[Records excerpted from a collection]
────────────────────
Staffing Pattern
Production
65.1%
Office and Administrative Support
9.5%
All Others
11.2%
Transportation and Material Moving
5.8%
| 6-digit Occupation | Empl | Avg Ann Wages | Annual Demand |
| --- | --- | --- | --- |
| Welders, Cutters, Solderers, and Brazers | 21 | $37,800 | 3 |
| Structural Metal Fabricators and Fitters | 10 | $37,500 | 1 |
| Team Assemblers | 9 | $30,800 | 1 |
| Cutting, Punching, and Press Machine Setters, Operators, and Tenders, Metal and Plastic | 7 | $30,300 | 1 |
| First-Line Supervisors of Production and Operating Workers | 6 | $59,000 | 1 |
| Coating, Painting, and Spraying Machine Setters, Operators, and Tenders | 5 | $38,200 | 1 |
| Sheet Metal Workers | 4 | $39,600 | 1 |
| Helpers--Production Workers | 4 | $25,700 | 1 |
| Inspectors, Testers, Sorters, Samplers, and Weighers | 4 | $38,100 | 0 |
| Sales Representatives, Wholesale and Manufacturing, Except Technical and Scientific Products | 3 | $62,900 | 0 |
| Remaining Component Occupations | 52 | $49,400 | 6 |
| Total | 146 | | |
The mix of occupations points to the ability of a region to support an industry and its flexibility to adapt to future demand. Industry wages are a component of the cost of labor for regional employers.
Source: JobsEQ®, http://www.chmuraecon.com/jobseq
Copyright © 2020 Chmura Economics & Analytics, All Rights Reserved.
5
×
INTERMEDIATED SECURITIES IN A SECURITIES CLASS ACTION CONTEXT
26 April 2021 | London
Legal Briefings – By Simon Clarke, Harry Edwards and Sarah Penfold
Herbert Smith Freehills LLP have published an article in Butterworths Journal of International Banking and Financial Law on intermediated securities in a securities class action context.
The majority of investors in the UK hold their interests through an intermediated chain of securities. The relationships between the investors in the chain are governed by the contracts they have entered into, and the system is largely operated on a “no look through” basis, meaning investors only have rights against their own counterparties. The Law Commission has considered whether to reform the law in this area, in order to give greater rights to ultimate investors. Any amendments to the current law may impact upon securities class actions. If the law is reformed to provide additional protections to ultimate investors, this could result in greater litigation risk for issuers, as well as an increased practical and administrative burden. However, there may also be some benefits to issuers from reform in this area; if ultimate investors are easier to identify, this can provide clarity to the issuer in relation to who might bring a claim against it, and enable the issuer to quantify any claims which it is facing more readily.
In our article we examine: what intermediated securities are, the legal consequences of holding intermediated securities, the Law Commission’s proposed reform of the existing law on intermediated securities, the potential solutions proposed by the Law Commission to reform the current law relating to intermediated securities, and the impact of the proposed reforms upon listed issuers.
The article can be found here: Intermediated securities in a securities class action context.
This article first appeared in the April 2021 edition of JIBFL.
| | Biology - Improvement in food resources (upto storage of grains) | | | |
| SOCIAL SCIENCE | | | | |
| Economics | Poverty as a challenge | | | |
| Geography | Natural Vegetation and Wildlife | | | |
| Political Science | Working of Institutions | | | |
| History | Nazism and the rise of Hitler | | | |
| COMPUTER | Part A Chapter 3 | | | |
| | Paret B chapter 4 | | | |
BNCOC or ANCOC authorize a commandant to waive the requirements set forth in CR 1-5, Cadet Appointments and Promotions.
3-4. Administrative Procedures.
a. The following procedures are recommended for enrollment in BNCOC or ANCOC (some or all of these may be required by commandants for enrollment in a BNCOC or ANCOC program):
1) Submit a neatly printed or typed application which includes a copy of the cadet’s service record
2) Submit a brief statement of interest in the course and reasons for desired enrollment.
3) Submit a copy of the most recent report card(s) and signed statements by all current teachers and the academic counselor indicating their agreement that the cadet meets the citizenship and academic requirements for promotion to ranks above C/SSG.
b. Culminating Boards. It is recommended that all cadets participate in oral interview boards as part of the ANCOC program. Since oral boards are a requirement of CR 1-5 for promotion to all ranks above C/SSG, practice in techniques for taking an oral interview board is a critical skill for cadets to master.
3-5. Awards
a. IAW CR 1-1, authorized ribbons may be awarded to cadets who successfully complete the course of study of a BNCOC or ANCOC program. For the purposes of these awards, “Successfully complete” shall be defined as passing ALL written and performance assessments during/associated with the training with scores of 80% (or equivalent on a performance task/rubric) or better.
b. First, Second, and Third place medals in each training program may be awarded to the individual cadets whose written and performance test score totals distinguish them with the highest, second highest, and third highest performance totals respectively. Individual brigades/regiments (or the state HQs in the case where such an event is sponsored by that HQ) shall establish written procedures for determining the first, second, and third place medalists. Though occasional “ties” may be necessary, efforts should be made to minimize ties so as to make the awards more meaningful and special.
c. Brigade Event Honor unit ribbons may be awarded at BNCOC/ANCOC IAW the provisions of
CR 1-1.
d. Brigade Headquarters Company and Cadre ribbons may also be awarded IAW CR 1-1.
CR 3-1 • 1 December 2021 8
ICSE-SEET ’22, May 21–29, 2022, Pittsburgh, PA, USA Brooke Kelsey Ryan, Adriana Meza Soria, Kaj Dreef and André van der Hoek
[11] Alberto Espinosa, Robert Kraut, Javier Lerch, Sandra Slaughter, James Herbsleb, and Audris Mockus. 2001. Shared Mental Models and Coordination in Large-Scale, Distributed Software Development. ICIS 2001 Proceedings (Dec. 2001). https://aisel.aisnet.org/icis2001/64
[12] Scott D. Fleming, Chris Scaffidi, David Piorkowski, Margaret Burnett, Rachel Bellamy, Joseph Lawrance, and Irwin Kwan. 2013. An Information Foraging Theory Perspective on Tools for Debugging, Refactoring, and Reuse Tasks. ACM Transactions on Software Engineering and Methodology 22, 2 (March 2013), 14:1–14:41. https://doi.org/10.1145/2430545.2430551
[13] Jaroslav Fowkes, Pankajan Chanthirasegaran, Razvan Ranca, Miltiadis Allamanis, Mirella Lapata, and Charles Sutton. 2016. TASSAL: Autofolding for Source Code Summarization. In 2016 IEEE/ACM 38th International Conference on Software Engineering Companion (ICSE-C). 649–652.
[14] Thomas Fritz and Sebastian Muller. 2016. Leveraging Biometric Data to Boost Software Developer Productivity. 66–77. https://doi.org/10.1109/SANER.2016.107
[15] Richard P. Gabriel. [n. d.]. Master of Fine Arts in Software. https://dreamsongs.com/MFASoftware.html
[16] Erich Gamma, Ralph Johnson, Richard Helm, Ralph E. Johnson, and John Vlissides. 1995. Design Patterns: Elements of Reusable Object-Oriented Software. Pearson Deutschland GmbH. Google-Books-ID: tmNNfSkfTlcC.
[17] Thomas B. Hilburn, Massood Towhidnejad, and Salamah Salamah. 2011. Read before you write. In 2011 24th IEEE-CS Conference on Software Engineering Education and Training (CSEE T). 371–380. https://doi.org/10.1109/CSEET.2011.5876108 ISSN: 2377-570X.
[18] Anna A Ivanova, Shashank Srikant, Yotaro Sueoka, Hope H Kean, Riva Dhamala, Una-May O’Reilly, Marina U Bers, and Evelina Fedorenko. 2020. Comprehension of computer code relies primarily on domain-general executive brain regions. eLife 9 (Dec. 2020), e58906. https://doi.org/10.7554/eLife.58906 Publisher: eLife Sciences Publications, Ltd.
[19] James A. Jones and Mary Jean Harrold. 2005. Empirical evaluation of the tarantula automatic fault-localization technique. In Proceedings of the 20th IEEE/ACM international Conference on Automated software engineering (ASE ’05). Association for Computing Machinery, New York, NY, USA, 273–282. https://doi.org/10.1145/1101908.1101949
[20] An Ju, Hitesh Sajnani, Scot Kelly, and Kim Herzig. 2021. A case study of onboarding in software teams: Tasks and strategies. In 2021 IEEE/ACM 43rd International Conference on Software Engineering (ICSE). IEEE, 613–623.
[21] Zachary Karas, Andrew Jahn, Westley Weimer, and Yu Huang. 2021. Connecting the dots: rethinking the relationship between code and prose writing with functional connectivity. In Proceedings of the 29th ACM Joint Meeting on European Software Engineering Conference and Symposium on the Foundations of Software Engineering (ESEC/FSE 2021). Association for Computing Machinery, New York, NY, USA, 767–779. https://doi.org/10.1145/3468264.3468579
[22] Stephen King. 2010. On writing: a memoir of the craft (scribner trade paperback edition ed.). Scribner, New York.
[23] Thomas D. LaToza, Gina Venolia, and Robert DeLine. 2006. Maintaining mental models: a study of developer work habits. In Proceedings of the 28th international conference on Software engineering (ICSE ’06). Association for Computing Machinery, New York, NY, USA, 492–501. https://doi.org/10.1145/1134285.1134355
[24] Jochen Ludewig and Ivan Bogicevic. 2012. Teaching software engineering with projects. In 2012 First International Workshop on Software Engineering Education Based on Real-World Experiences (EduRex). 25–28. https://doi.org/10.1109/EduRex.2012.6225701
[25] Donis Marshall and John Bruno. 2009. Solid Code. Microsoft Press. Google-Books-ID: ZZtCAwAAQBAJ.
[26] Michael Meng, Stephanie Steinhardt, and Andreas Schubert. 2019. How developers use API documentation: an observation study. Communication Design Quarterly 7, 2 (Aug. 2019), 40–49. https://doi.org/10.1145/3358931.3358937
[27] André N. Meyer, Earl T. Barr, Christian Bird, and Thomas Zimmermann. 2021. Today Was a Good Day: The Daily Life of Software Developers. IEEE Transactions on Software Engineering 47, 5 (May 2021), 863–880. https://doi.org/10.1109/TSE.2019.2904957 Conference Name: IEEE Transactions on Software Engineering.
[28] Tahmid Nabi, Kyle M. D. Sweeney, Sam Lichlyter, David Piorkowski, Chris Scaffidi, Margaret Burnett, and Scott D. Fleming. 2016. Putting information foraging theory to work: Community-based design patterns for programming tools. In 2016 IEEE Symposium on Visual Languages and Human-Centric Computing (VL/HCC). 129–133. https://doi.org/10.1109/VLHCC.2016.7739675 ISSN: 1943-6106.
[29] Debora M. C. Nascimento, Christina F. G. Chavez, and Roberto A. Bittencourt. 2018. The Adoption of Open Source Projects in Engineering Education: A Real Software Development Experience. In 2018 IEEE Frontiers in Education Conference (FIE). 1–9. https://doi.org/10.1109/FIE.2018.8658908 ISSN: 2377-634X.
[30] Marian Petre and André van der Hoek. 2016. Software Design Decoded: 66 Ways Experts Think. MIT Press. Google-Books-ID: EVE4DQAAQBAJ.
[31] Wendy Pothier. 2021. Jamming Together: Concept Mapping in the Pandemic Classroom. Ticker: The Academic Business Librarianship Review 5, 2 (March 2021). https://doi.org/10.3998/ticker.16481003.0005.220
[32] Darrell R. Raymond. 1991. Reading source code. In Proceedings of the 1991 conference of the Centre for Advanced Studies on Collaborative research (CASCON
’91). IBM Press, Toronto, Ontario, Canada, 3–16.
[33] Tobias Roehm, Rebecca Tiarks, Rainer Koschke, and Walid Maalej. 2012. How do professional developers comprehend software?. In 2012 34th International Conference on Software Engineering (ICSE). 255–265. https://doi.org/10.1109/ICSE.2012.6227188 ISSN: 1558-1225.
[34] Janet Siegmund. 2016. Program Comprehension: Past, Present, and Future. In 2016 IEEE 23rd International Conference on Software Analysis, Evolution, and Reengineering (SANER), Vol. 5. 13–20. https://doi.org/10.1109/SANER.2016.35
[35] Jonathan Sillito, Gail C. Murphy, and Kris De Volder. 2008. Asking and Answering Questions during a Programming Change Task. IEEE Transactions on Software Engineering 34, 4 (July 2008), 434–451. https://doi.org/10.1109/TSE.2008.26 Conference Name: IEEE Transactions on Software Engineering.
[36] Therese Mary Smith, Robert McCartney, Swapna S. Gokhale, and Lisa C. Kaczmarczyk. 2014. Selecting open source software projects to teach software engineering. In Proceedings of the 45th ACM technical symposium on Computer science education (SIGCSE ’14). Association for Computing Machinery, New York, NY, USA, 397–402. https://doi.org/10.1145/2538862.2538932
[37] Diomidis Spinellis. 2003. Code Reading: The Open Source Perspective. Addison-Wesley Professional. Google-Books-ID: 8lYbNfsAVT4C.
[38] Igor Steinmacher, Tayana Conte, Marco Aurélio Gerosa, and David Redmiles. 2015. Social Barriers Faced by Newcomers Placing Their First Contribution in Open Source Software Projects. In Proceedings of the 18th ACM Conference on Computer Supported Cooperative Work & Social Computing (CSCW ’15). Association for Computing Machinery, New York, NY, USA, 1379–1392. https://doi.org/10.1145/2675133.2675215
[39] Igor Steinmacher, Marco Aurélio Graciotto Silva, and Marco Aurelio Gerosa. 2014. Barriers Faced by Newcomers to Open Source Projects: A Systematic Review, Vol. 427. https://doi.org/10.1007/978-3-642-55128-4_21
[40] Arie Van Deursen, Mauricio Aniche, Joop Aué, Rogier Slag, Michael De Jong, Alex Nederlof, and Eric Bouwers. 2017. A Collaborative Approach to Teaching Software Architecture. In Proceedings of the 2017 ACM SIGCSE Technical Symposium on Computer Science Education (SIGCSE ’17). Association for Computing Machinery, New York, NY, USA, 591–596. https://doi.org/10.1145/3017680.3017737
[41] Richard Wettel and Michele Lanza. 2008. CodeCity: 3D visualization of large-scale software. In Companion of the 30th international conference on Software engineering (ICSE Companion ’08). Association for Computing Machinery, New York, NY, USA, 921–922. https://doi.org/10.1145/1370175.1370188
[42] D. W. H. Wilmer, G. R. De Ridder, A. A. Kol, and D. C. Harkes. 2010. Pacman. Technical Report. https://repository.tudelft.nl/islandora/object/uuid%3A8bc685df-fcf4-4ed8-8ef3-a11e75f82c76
────────────────────
WORK INSTRUCTIONS
Nothing but the lines from the top of the records down to the line with "Total | 146 | | |" belongs in the answer; repeat them exactly.

ANSWER TO THE EXERCISE
Staffing Pattern
Production
65.1%
Office and Administrative Support
9.5%
All Others
11.2%
Transportation and Material Moving
5.8%
| 6-digit Occupation | Empl | Avg Ann Wages | Annual Demand |
| --- | --- | --- | --- |
| Welders, Cutters, Solderers, and Brazers | 21 | $37,800 | 3 |
| Structural Metal Fabricators and Fitters | 10 | $37,500 | 1 |
| Team Assemblers | 9 | $30,800 | 1 |
| Cutting, Punching, and Press Machine Setters, Operators, and Tenders, Metal and Plastic | 7 | $30,300 | 1 |
| First-Line Supervisors of Production and Operating Workers | 6 | $59,000 | 1 |
| Coating, Painting, and Spraying Machine Setters, Operators, and Tenders | 5 | $38,200 | 1 |
| Sheet Metal Workers | 4 | $39,600 | 1 |
| Helpers--Production Workers | 4 | $25,700 | 1 |
| Inspectors, Testers, Sorters, Samplers, and Weighers | 4 | $38,100 | 0 |
| Sales Representatives, Wholesale and Manufacturing, Except Technical and Scientific Products | 3 | $62,900 | 0 |
| Remaining Component Occupations | 52 | $49,400 | 6 |
| Total | 146 | | |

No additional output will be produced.